Build It Break It Fix It: Measuring Secure Development

Properties

Submitted by akarns on Tue, 01/26/2016 - 3:52pm. Contributors:

Presented as part of the 2016 HCSS conference.

ABSTRACT

Security failures plague our software infrastructure every day. Many specialists have proposed their own fixes. The programming languages community often asserts that if software was made from stronger stuff then these failures would occur less frequently. Security practitioners insist that developers must be trained in security and that security must be built in from day one. Static analysis companies say their tools would identify the bugs before they were pushed to production. Security oriented library authors say their libraries are too simple for developers to mis-use and their use would help the security of software.
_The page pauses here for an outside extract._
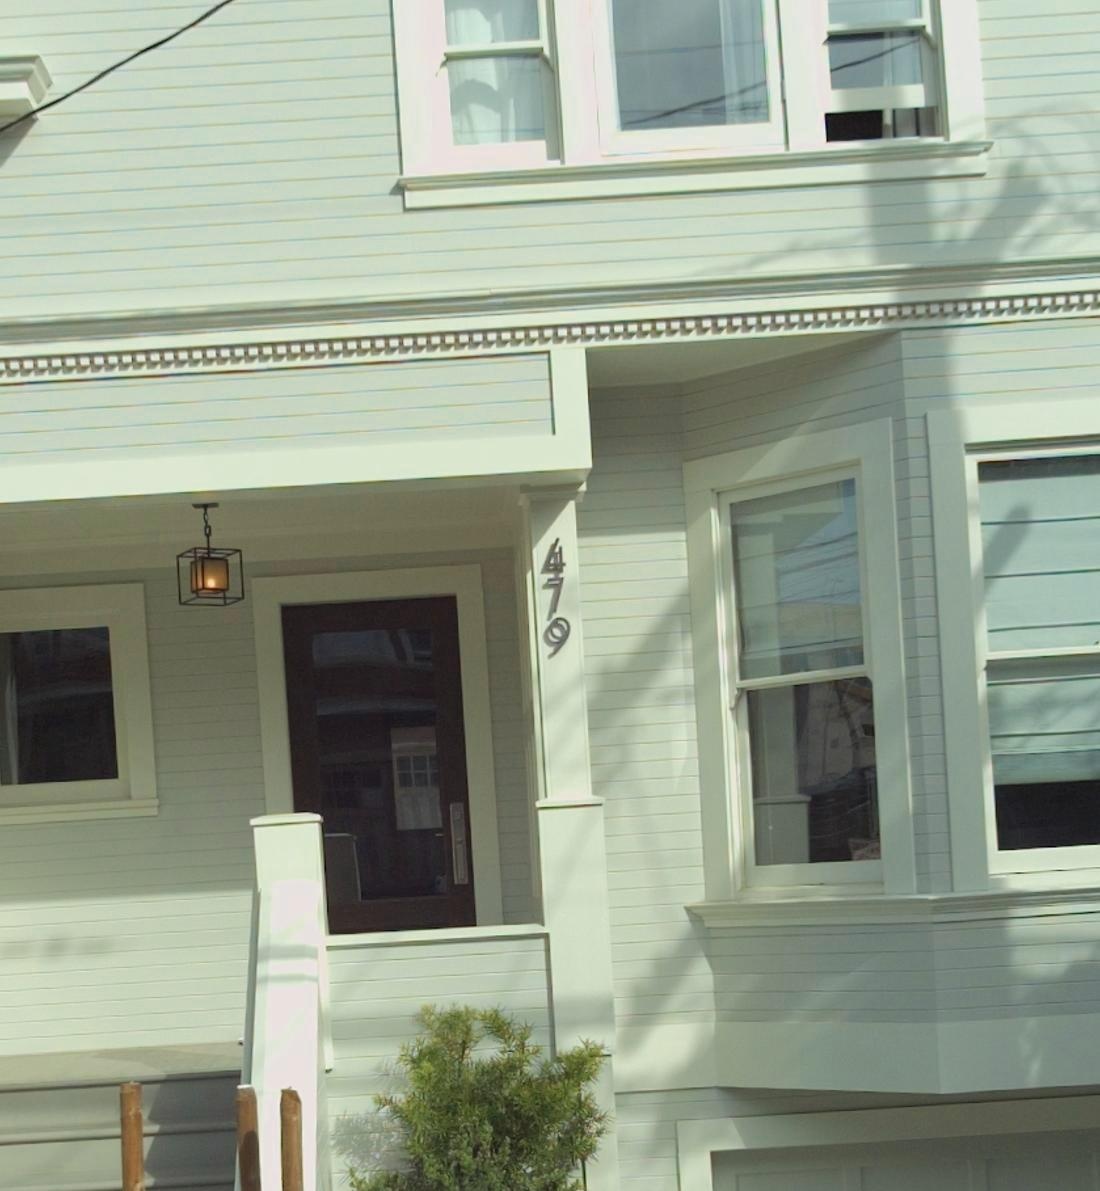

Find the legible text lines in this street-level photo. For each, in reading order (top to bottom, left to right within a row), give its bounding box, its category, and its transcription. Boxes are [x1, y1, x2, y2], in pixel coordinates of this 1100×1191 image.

[543, 535, 571, 657] StreetNumber: 479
Can we measure the security impact that programming languages and developer practices have? We believe that we can, using a contest that we have developed: Build It Break It Fix It. Our hope is that this contest provides a source of data by which we can study and understand the relationship between security critical failures of software, and the manner in which that software was developed.

The format of the contest differs from past capture the flag and programming competitions. Our contest takes place over three phases. The first phase, Build It, has the contestants create software to a specification that we provide. The software may be in any programming language as long as it compiles on a specific Linux virtual machine. The specification defines correct behavior of the system as well as a basic threat model and security invariants that the specification should hold. We provide automated unit testing of the applications. We assign a score to each implementation based on performance properties of the application,
for example execution time and the size of data generated.

In the second phase, Break It, contestants are given the source code to every other contestants implementation and told to find security bugs. These bugs are either correctness, confidentiality, or integrity bugs in the language of the original specication. In the final phase, Fix It, teams may respond to bug reports against their application by identifying that different reports all refer to the same bug in their system. At the end of the three phases, we have winners in two categories: building, and breaking.

We have run this contest multiple times with multiple specifications and in our talk will share our initial analysis of the data, our experiences running the experiment, and our plans for the future. Our contest runs have included both independent contests with participants from the open Internet as well as contests held as a capstone exercise as part of a Coursera MOOC on software security.

We believe that the corpus of applications and specifications would be of interest for the application security community. This corpus represents the efforts of programmers with different levels of education, experience, and exposure to security topics to create secure software in different programming languages.

We can compare and contrast these software artifacts, as well as use these artifacts to test the effectiveness of bug finding systems and methodologies. We would also be interested in feedback on our experimental design and suggestions for future problem specifications to run as contests.

BIO
Andrew Reuf is a PhD student at the University of Maryland (UMD), College Park. His research focuses on programming languages and computer security. Before starting his graduate work, Andrew worked for ten years as a security researcher and developer of low level and operating system software.